Nearly 80% of Indiana doctors were white in the early 2000s according to a 2023 longitudinal assessment of physicians by Indiana University School of Medicine’s Bowen Center for Health Workforce Research and Policy. Fewer than 4% of physicians were identified as Black or African American, with percentages of those identified as Hispanic/Latino or Latina/Spanish lower than 3%. Pioneering Black surgeon George H. Rawls, M.D. founded the Rawls Scholars Medicine Initiative to help reverse these disparities. The program now serves up to 50 participants per year, with hundreds of young people taking part during its two-decade run.

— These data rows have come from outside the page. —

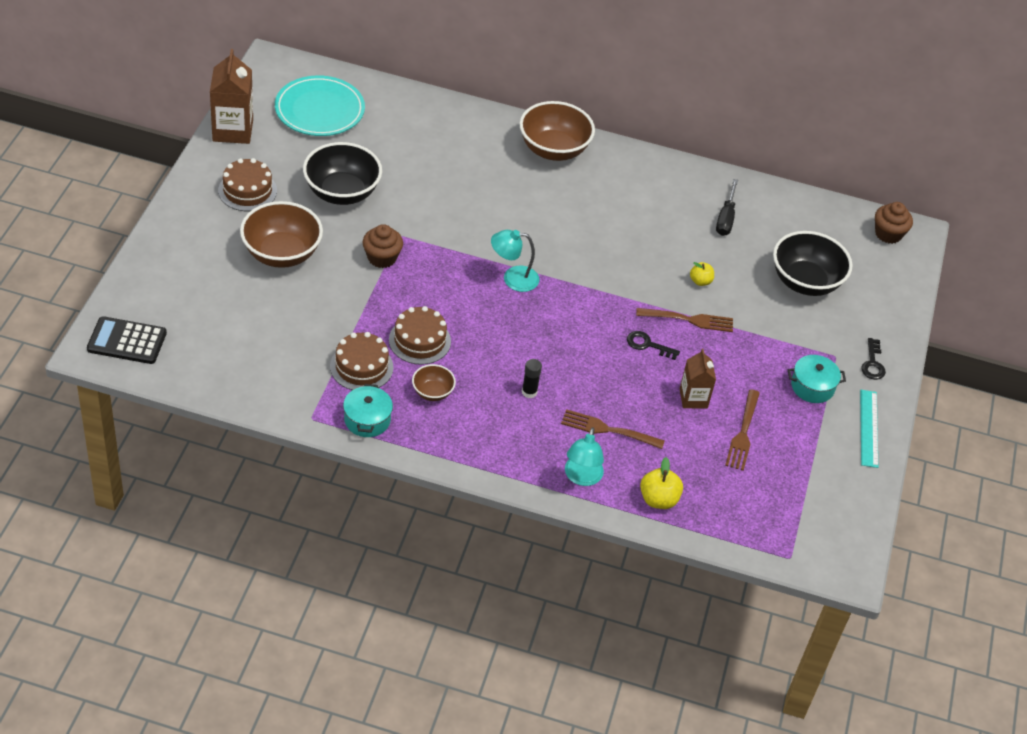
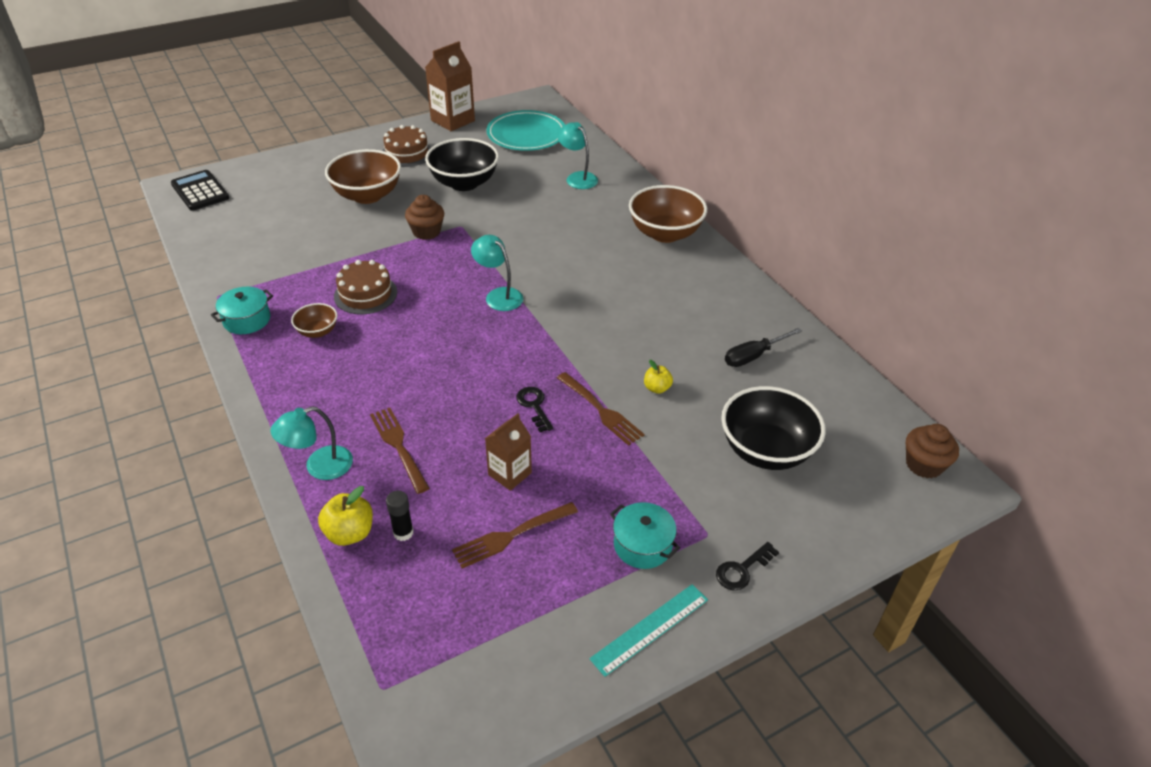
camera: 50 degrees right, 5 degrees down
brown cake [330,332,393,390] -> none
black glue stick [522,359,542,398] -> black glue stick moved to [386,491,414,541]
none -> turquoise lamp [557,122,598,189]

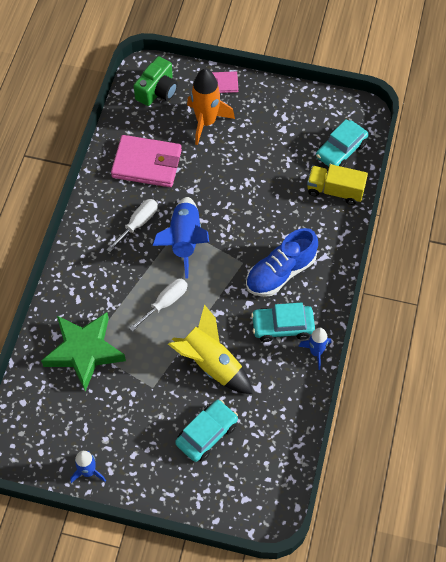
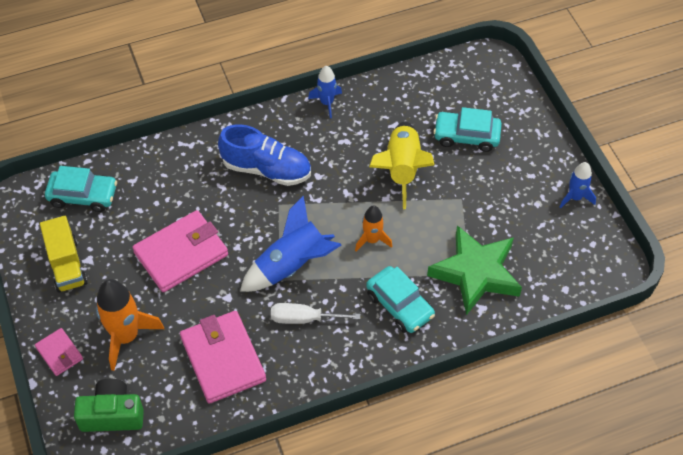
camera: 125 degrees left, 5 degrees down
white screwdriver [129,279,188,332] -> orange rocket [355,205,392,251]
turquoise car [251,303,315,342] -> turquoise car moved to [366,266,435,333]
yellow truck [307,164,368,205] -> yellow truck moved to [40,216,88,293]
none -> pink wallet [132,210,228,292]

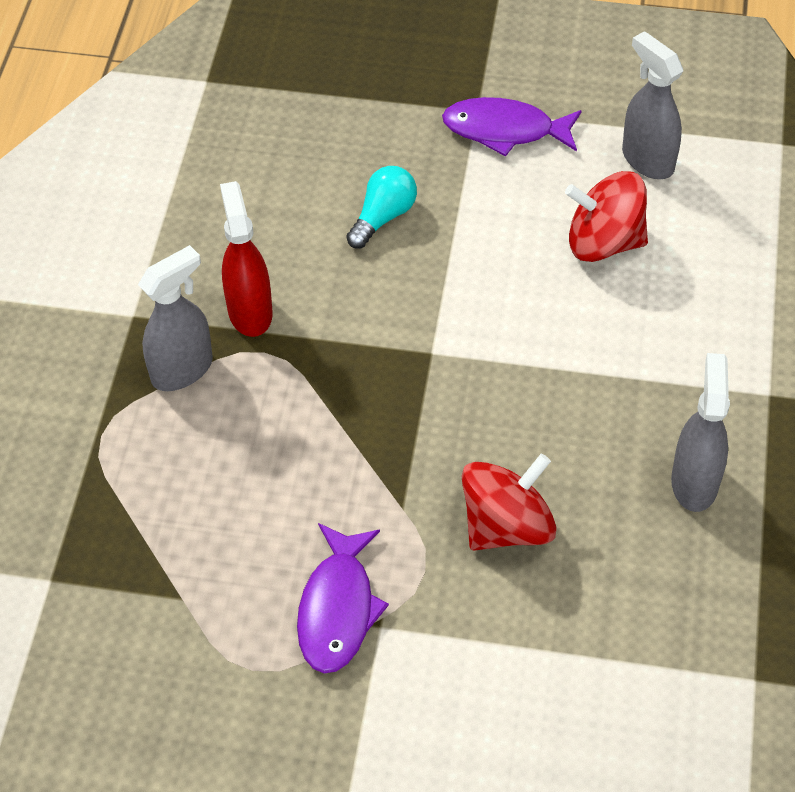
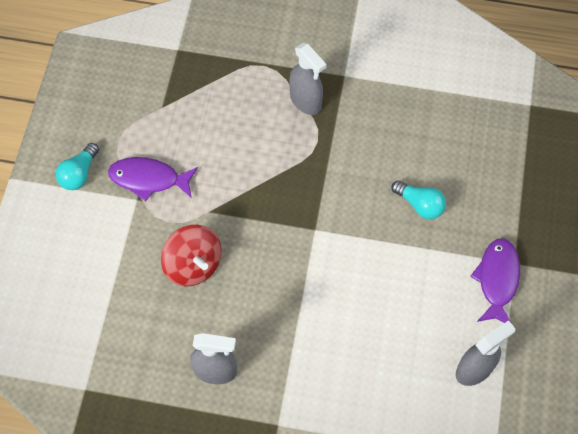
camera: 90 degrees right, 10 degrees up
red spray bottle [220,181,273,337] -> none
red spinning top [565,171,648,262] -> none
none -> turquoise light bulb [56,143,99,190]

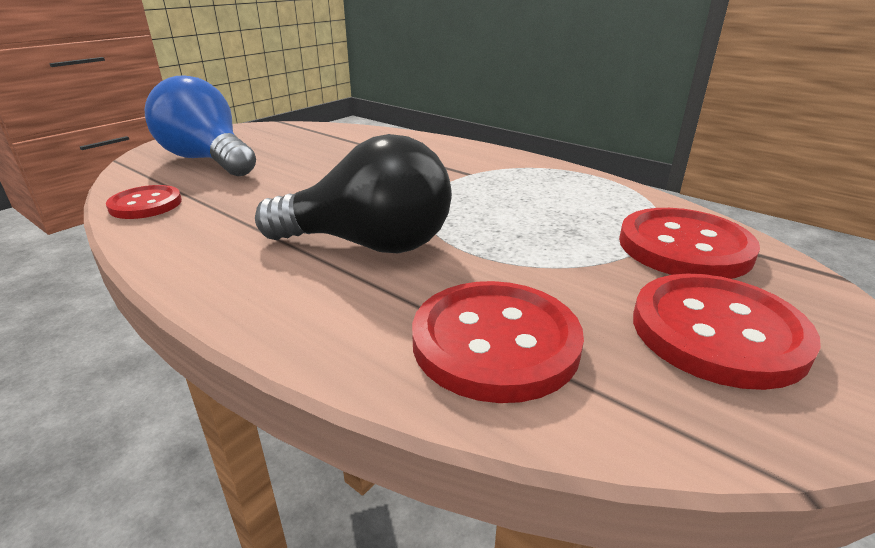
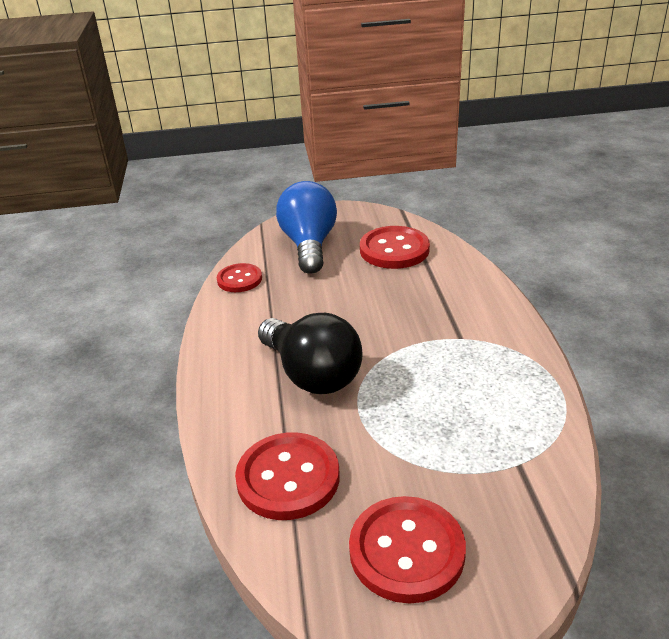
camera: 45 degrees right, 5 degrees up
red button [619,208,760,279] -> red button moved to [360,226,430,269]

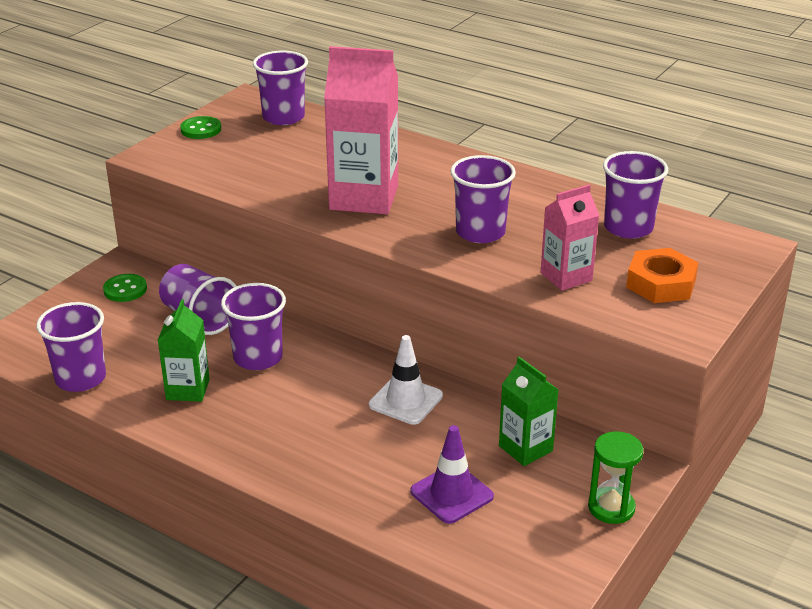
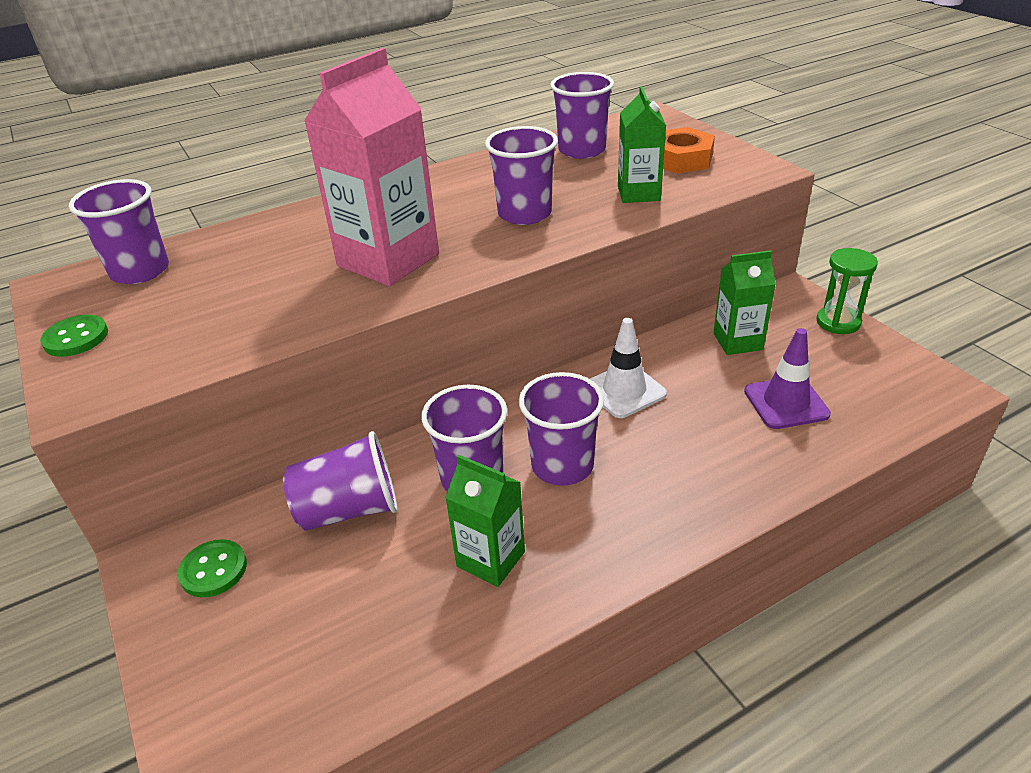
camera: 60 degrees left, 5 degrees up
purple cup [36,302,106,392] -> purple cup moved to [519,372,604,486]
pink carton [540,185,599,291] -> green carton [618,86,666,203]

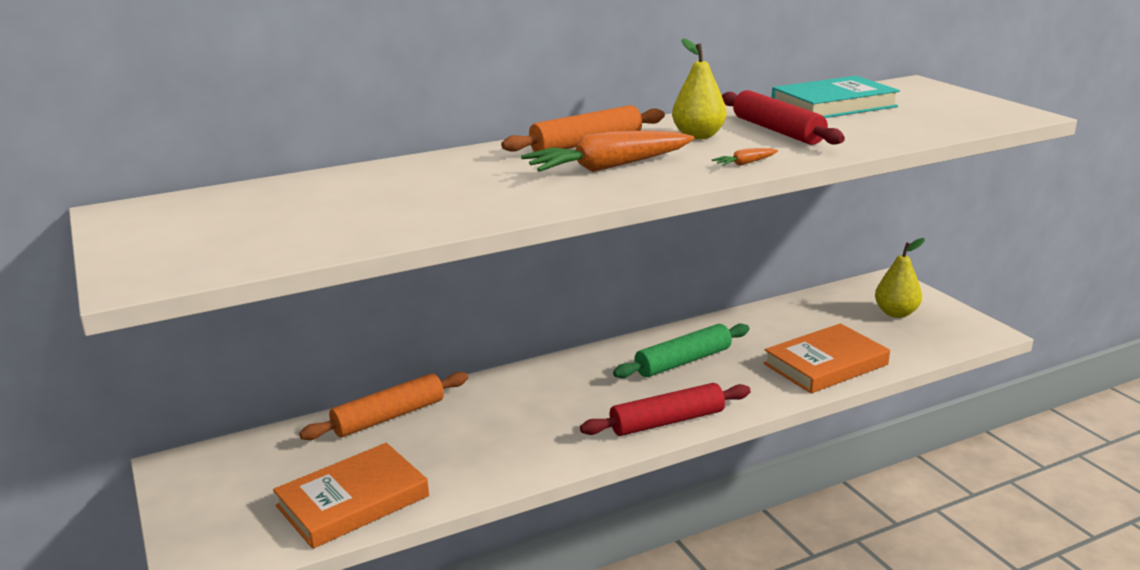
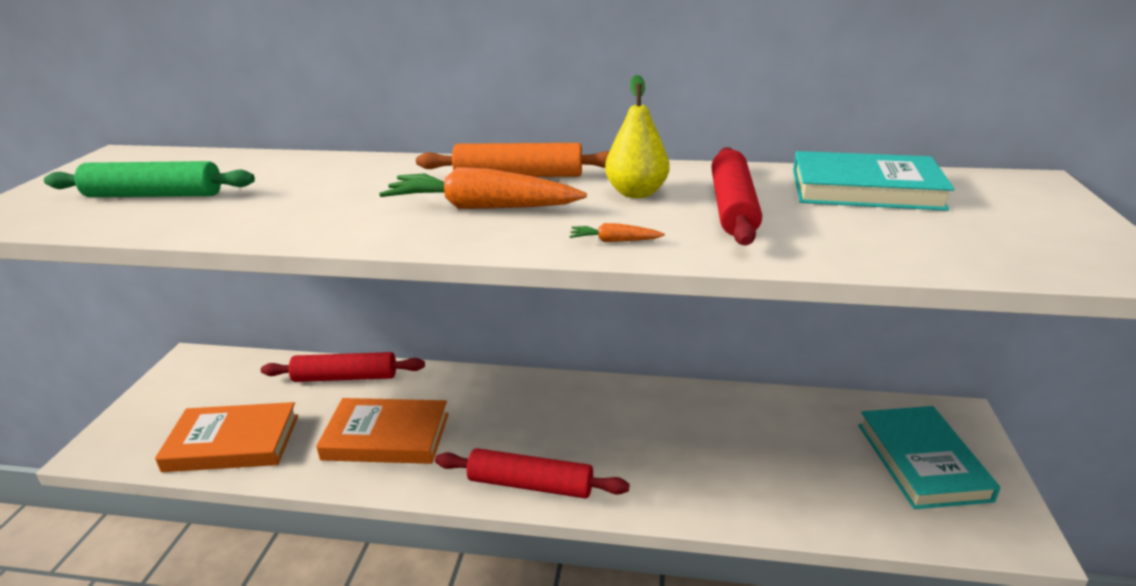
camera: 35 degrees right, 5 degrees up
orange rolling pin [299,372,468,440] -> red rolling pin [261,352,425,382]
green rolling pin [613,323,749,378] -> green rolling pin moved to [44,161,255,197]
orange book [764,323,890,393] -> orange book moved to [316,398,449,464]
yellow pear [875,238,925,318] -> turquoise book [858,406,1000,509]

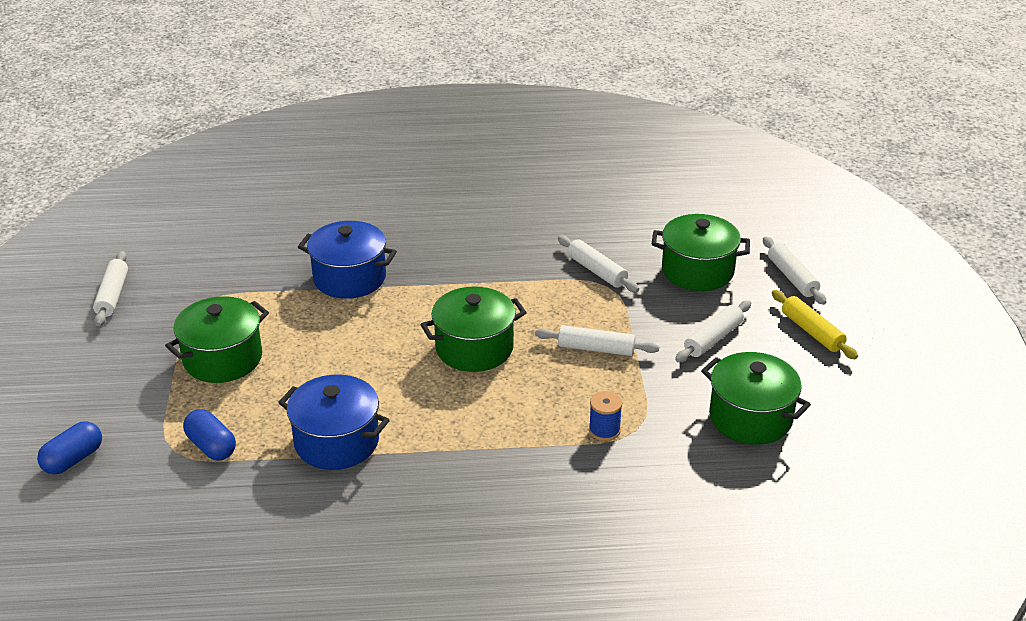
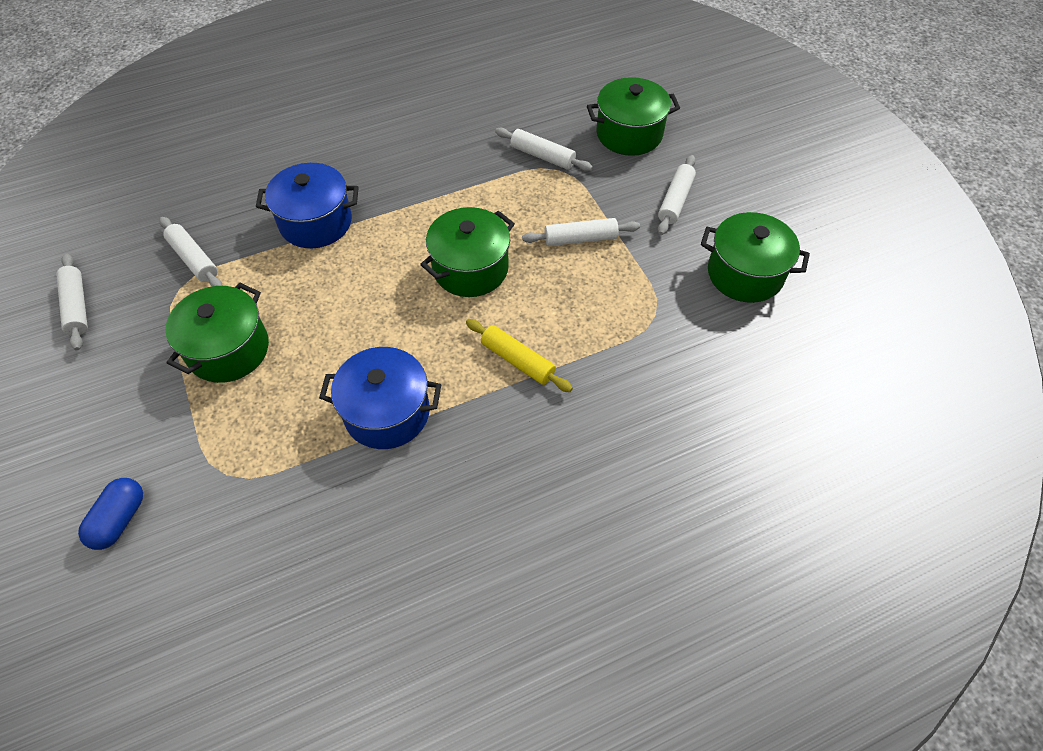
camera: 20 degrees left, 20 degrees up
blue capsule [183,409,236,461] -> none
blue spool [589,391,623,441] -> none
white rolling pin [763,236,826,305] -> white rolling pin moved to [160,217,222,287]
yellow rolling pin [772,290,858,359] -> yellow rolling pin moved to [466,319,573,392]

Eskenazi Health’s program partner, CLD, has been offering professional development and educational opportunities for minority youth in Central Indiana for more than 40 years. All participants in Rawls Scholars Medicine Initiative have reflected on their personal, educational and career goals as graduates of CLD’s Self-Discovery/Career Exploration Project (SD/CE), a program for those in tenth through twelfth grades. The Rawls Scholars Medicine Initiative enables SD/CE alumni/ae to apply skills they’ve learned at CLD while exploring a medical career.

Members of the initiative have a busy schedule. After their orientation  they have six weekly evening sessions, followed by a graduation. Members tour Eskenazi Health’s downtown campus in their scrubs. Notable stops now include the emergency department, the helipad, the ambulance and the OR. Participants hear from health care leaders and shadow staff at the Smith Level I Shock Trauma Center at Eskenazi Health. They also visit the Marion County Coroner’s Office. The program, while still stressing the life of a physician, has expanded to encourage those interested in other medical careers. A skills fair introduced last year with stations in specialties such as radiology has nearly doubled for this year’s participants.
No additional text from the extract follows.